The fact that all ten of the biggest deals have been struck within the last three years provides further evidence of Japanese pharma’s broadening horizon, if any were needed.

Impact on partnering?

Last year, Astellas was the most active Japanese company on the product licensing front, licensing 10 products with $280m paid upfront for deals with a combined value of $1.45bn. This ranked Astellas in eighth spot in the global league of big pharma companies, even ahead of the likes of Pfizer, Eli Lilly and Novartis.

By far its biggest single deal was for Medivation’s prostate cancer drug, MDV3100, it paid $110m upfront and agreed to a further $655m in developmental and commercial milestones.
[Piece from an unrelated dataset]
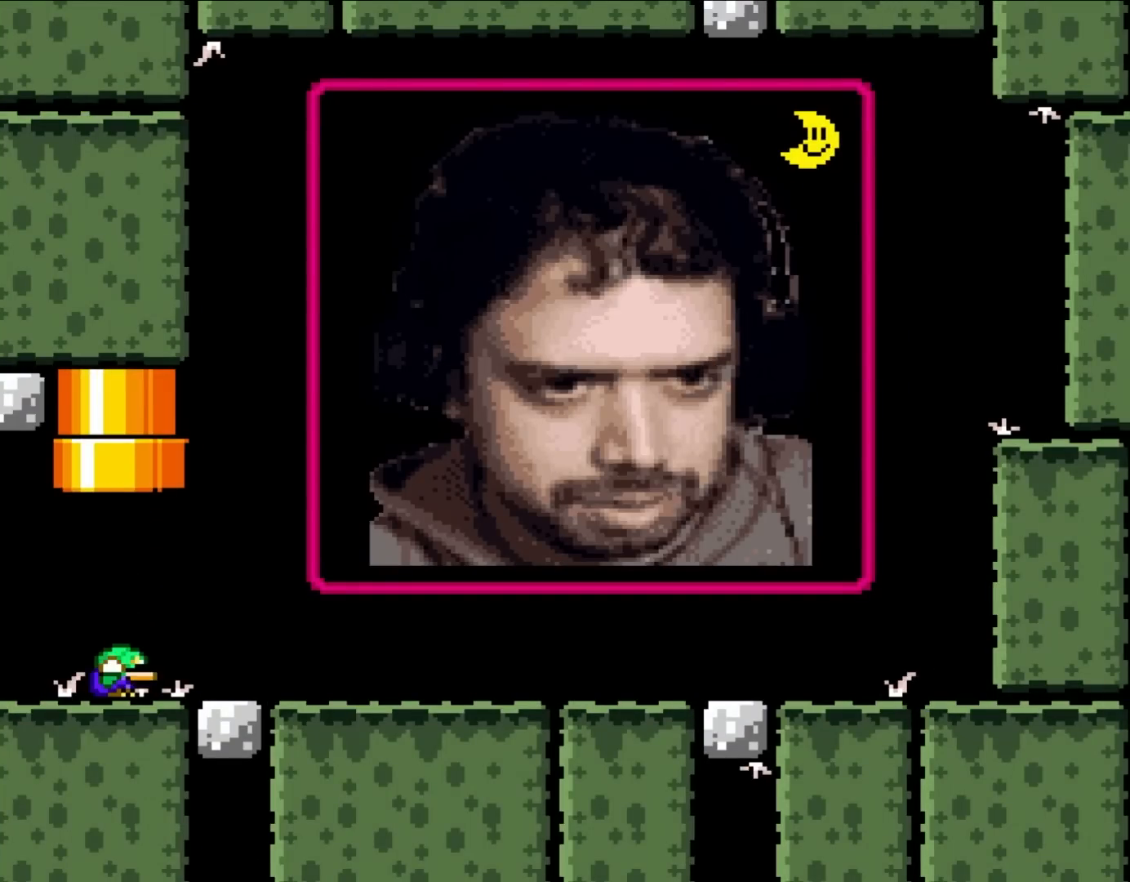
{"buttons": [], "events": [[33, "DPAD_DOWN", "down"], [183, "DPAD_DOWN", "up"], [200, "Y", "up"], [333, "DPAD_DOWN", "down"], [483, "DPAD_DOWN", "up"]]}
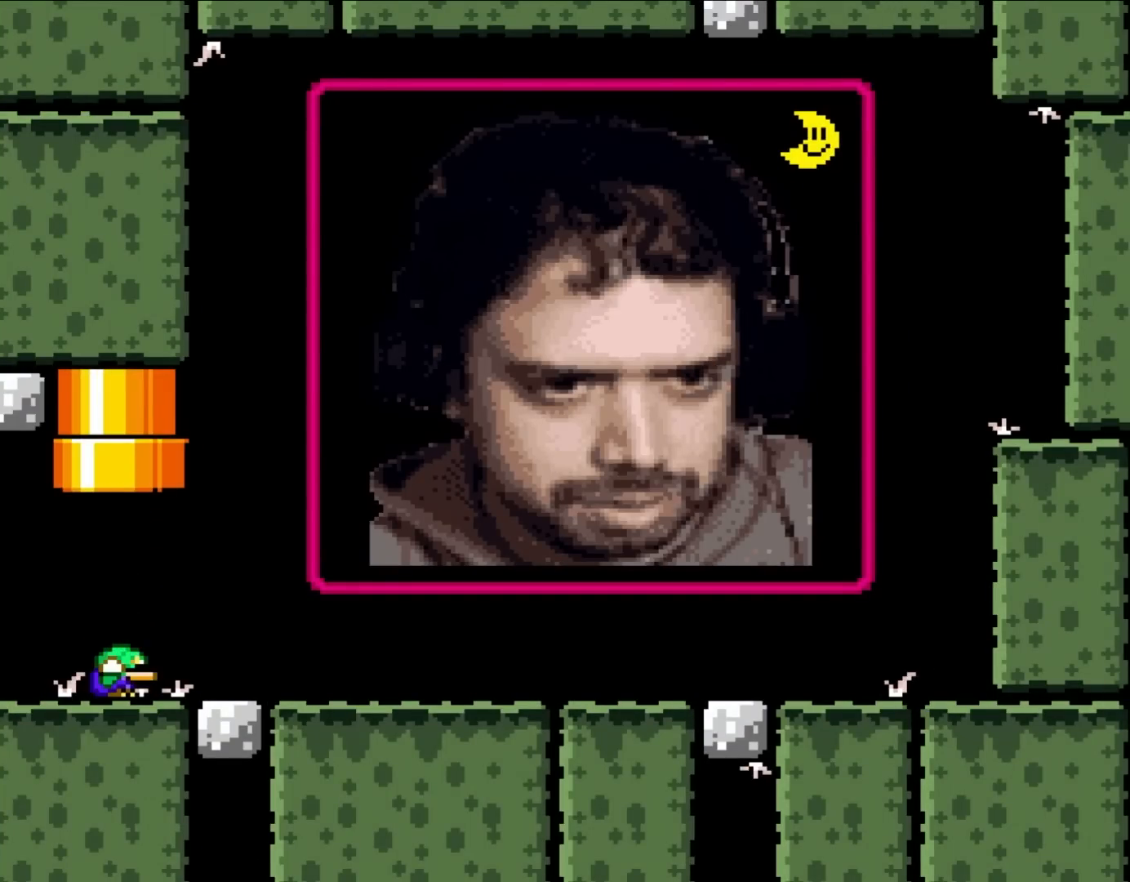
{"buttons": ["DPAD_DOWN"], "events": [[67, "DPAD_DOWN", "down"], [167, "DPAD_DOWN", "up"], [283, "DPAD_DOWN", "down"], [367, "DPAD_DOWN", "up"], [483, "DPAD_DOWN", "down"]]}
Clearly OSI’s experience and infrastructure within oncology should help Astellas maximise the chances of turning MDV3100 into a regulatory and commercial success.

However, having just burnt two-thirds of its current cash pile of $5.75bn and facing the standard integration issues that such a large acquisition presents – OSI currently employs over 500 staff - the inevitable question is how much the OSI deal will detract from Astellas’ ongoing and future licensing activities.

For the next 6-12 months Astellas’ current position as a major partner of choice, up there with the big pharma players, may need to be revised.